There are two comparable factors when speaking of the style of Chardonnay some may enjoy to drink and it is whether it is an oaked or unoaked Chardonnay.

Oaked Chardonnay refers to when the wine has been produced to have a buttery and creamy texture. Usually a richer and full-bodied style means that the wine has been stored in oak barrels after the fermentation process, giving that added structure and flavour profile.

Unoaked shows the other style, a lot lighter and fresher to drink. If you enjoy a crisper Chardonnay, you’ll taste the true flavours of the Chardonnay grape that hasn't been stored in barrels.

Your common questions answered:

Is Chardonnay a sweet or dry wine?

Chardonnay is known to be a dry style of wine. However, in saying this is truly depends on the winemakers and the style they want to deliver. Chardonnay is known to be a fruit-forward grape that has a medium to full body. Known to be more commonly dry but that doesn't mean their is no sweetness within it.

What kind of wine is Chardonnay?

Chardonnay is a white wine grape. You will notice the colour of the grape may differ in your wine glass, it is commonly known to be a darker and deeper sort of yellow to orange tinge. Produced with green coloured grapes with great adaptability to a range of climates.
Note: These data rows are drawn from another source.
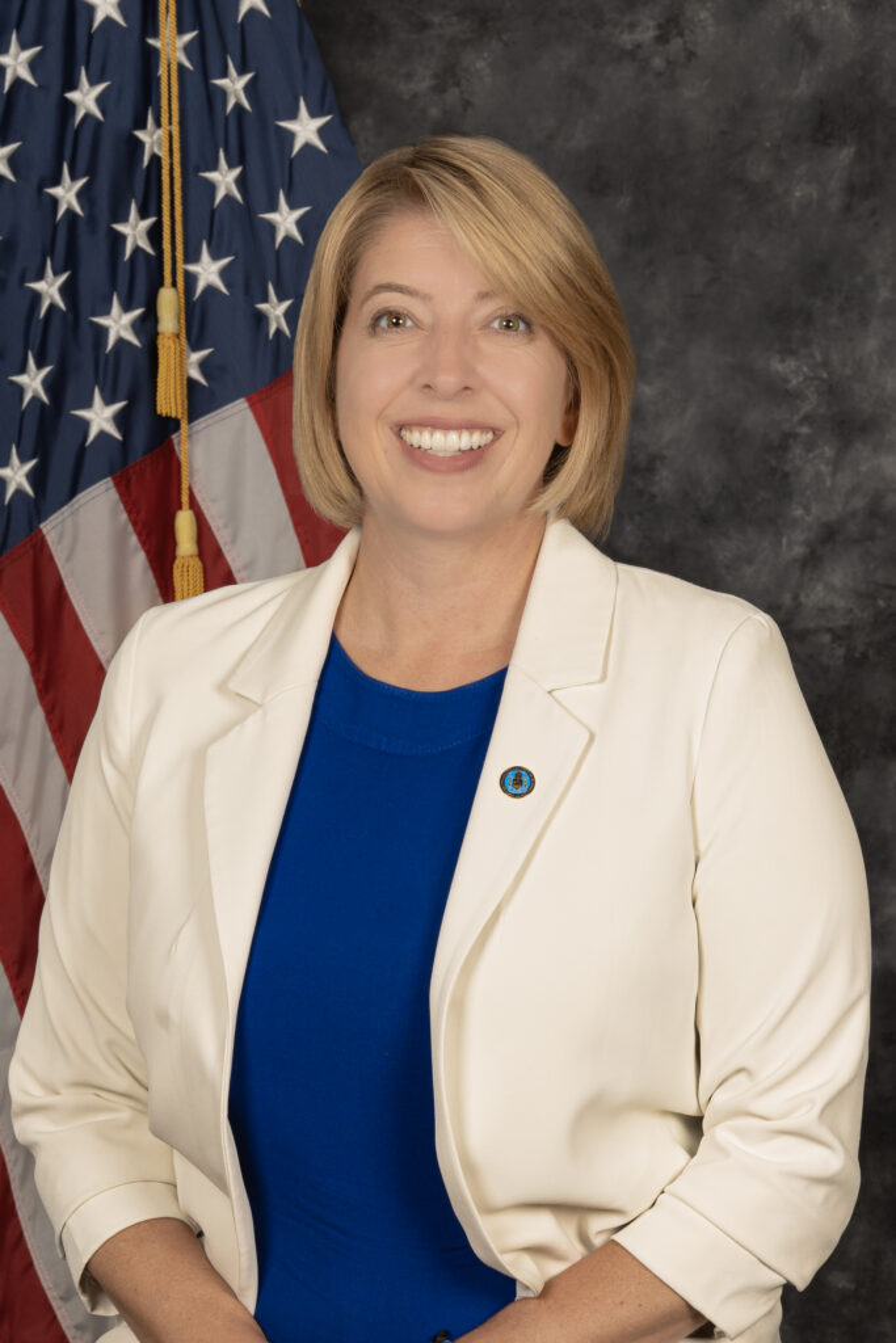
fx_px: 3172
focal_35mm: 85
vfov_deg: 23.9
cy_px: 672
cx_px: 448
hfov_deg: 16.1
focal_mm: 85
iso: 200
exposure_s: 1/125
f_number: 11
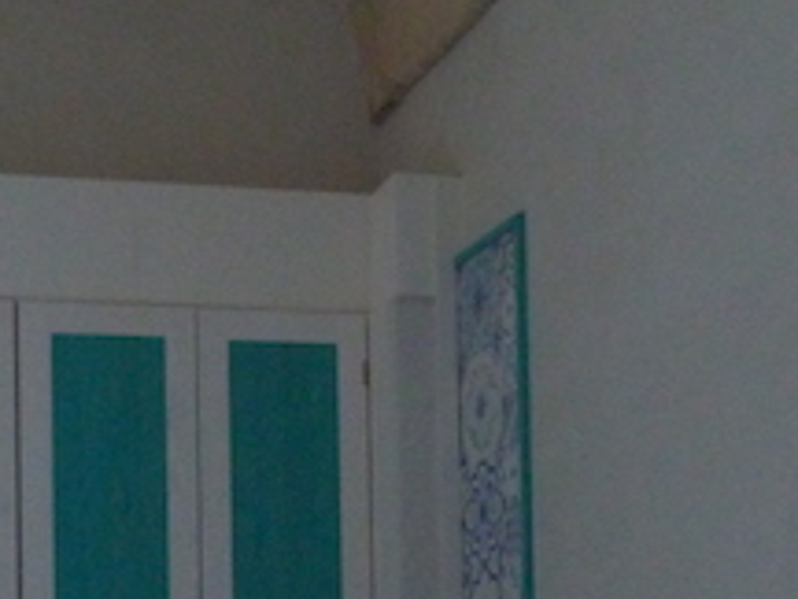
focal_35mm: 81
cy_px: 690
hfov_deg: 24.1
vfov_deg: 17.5
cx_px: 340
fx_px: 1867
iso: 400
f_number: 2.8
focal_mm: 4.5
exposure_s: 1/15
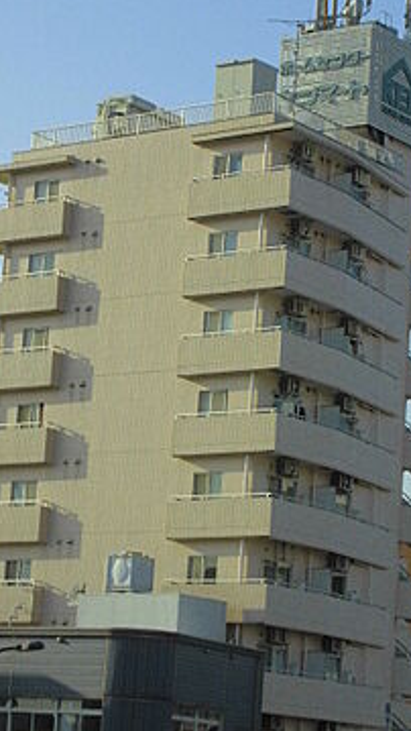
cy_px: 377
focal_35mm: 121
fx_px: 2344
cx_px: 267
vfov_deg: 17.7
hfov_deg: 10.0
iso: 100
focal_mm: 14.9
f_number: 6.7
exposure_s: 1/320
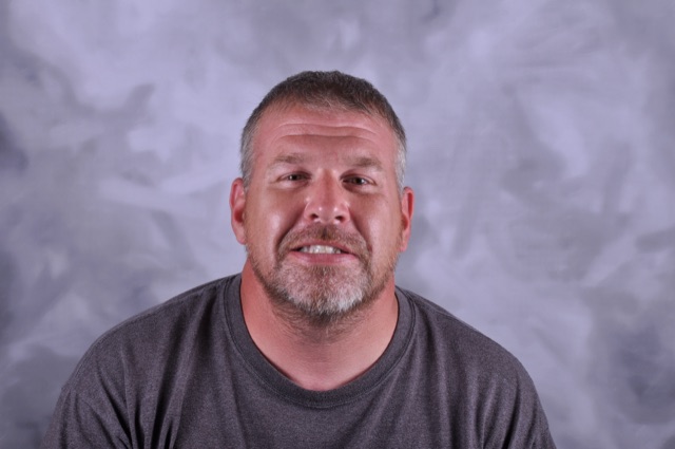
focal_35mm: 99
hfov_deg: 20.6
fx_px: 1854
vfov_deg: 13.8
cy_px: 224
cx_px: 338
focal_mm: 66
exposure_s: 1/125
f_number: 9
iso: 200
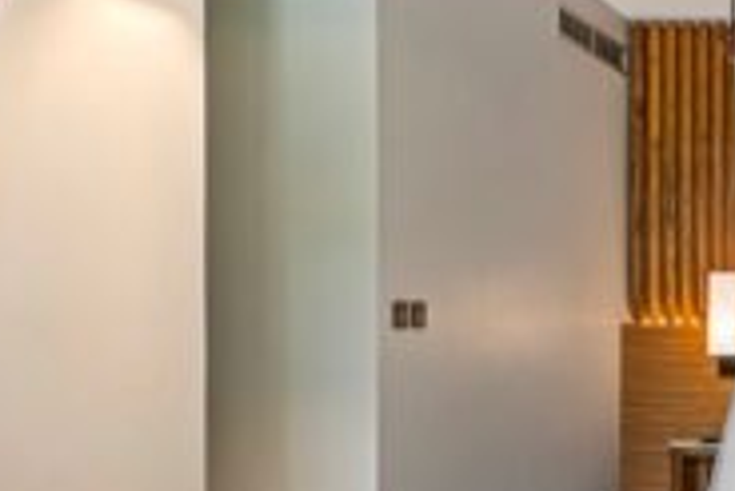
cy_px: 319
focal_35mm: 62
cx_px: 1035
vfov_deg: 21.9
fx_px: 1267
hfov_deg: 25.9
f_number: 8
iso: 100
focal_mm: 20
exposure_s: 1/2
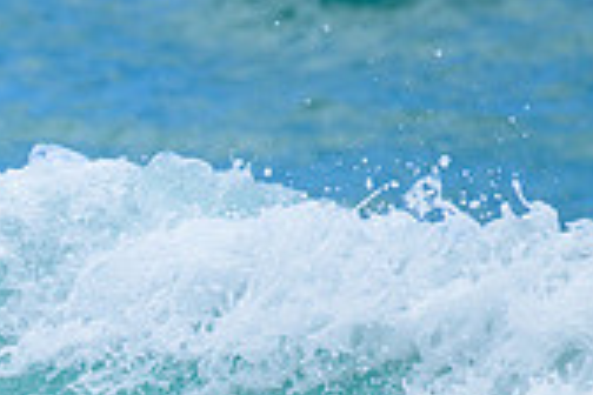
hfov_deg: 1.1
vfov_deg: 0.7
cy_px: 566
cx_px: -360
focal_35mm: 1936
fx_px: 31888
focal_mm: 560
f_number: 8
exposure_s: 1/2000
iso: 560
Common questions continued:

What is the difference between Chardonnay and Sauvignon Blanc?

There are a few key differences when comparing Chardonnay to Sauvignon Blanc. Chardonnay is known to be a richer and more full-bodied wine and can taste deep and oaky.

Sauvignon is known as a much more crisp and refreshing wine with more sweetness. Both grapes are known to be dry but can show very unique styles depending on the fermentation process.

Is Chardonnay a good wine for beginners?

It truly depends on your own personal preferences and styles! If we are referring to just white wines for beginners, we would suggest trying a Sauvignon Blanc or Pinot Gris , two aromatic wines that are quite refreshing and herbaceous.

Chardonnay (depending on the style) can be a little bit more challenging to drink when you're first entering your wine journey. This can be down to factors such as the oakness, richness and sweetness.